Zulip Chat Archive

Stream: new members

Topic: Applying iff theorem statements

Thomas Laraia (Jul 04 2021 at 10:56):

There is an example where an iff statement, hqr: Q ↔ R is used using apply hqr.1. I've been across several problems been trying to use iff theorem statements and failing so continuing without them. How do you actually apply one direction of an iff statement?

David Renshaw (Jul 04 2021 at 11:41):

.1 is the same as .mp, which means the left to right direction.
.2 would be the same as .mpr, which means the right to left direction.
See https://leanprover-community.github.io/mathlib_docs/init/logic.html#iff

David Renshaw (Jul 04 2021 at 11:42):

I think mp stands for "modus ponens" and mpr stands for ... "modus ponens reversed" (?)

Ruben Van de Velde (Jul 04 2021 at 12:17):

Or "iMPlies" / "iMPlies Reverse" if you forget what the modus ponens is :)

Thomas Laraia (Jul 04 2021 at 13:20):

In the context of mul_left_cancel theorem mul_left_cancel (a b c : mynat) (ha : a ≠ 0) : a * b = a * c → b = c :=, is there a reason this wouldn't work?

revert b,
induction c with d hd,
rw mul_zero,
intro h,
intro g,
have j := mul_eq_zero_iff.mp a h g,
...

Thomas Laraia (Jul 04 2021 at 13:23):

And additionally, easier to leave it here, but what is acceptable usage of exfalso or is there another good way to get rid of the or in a hypothesis?

revert b,
induction c with d hd,
rw mul_zero,
intro h,
intro g,
have j := eq_zero_or_eq_zero_of_mul_eq_zero a h g,

I am left with an or hypothesis in j where a = 0 is clearly false thus the other must be true, so I considered using cases j and exfalso to show that it cannot be a = 0 of the two options.

Basically, my idea would be

revert b,
induction c with d hd,
rw mul_zero,
intro h,
intro g,
have j := eq_zero_or_eq_zero_of_mul_eq_zero a h g,
cases j,
exfalso,
apply ha j,
exact j,

Huỳnh Trần Khanh (Jul 04 2021 at 13:24):

(deleted)

Huỳnh Trần Khanh (Jul 04 2021 at 14:11):

Hmm... I don't know what you mean by "acceptable usage". Exfalso is certainly a perfectly fine way to get rid of that goal.

Huỳnh Trần Khanh (Jul 04 2021 at 14:13):

is there a reason this wouldn't work?

Well, this works: have j := (mul_eq_zero_iff a h).mp g,.

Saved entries

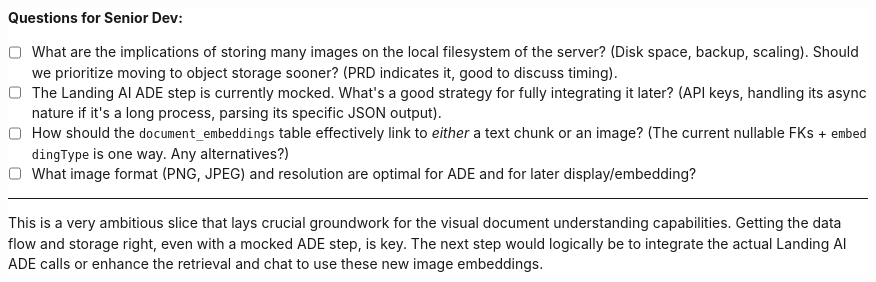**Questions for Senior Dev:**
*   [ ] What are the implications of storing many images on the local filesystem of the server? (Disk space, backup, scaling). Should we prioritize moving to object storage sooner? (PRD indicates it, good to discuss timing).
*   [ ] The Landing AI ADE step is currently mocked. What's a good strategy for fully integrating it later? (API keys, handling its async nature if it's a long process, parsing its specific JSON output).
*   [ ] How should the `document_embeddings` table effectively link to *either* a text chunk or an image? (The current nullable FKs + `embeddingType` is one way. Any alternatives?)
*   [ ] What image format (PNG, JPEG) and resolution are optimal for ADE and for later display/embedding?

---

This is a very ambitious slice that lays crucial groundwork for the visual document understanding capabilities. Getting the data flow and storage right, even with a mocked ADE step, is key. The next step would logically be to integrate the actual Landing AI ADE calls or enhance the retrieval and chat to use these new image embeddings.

> **THINGS TO DO**
1) Answer these from the Lean iff thread:
(a) Which direction does .1 stand for?
(b) What two words does Ruben Van de Velde offer as a way to remember mp and mpr?
(c) Which have line does Huỳnh Trần Khanh say works?
2) Repeat the passage of the Lean iff thread that opens with the words containing "I think mp stands" and closes with "ponens is :)".
The records bear no relation to the thread.

> **REPLIES**
1)
(a) The left to right direction.
(b) "iMPlies" and "iMPlies Reverse."
(c) have j := (mul_eq_zero_iff a h).mp g,

2)
I think mp stands for "modus ponens" and mpr stands for ... "modus ponens reversed" (?)

Ruben Van de Velde (Jul 04 2021 at 12:17):

Or "iMPlies" / "iMPlies Reverse" if you forget what the modus ponens is :)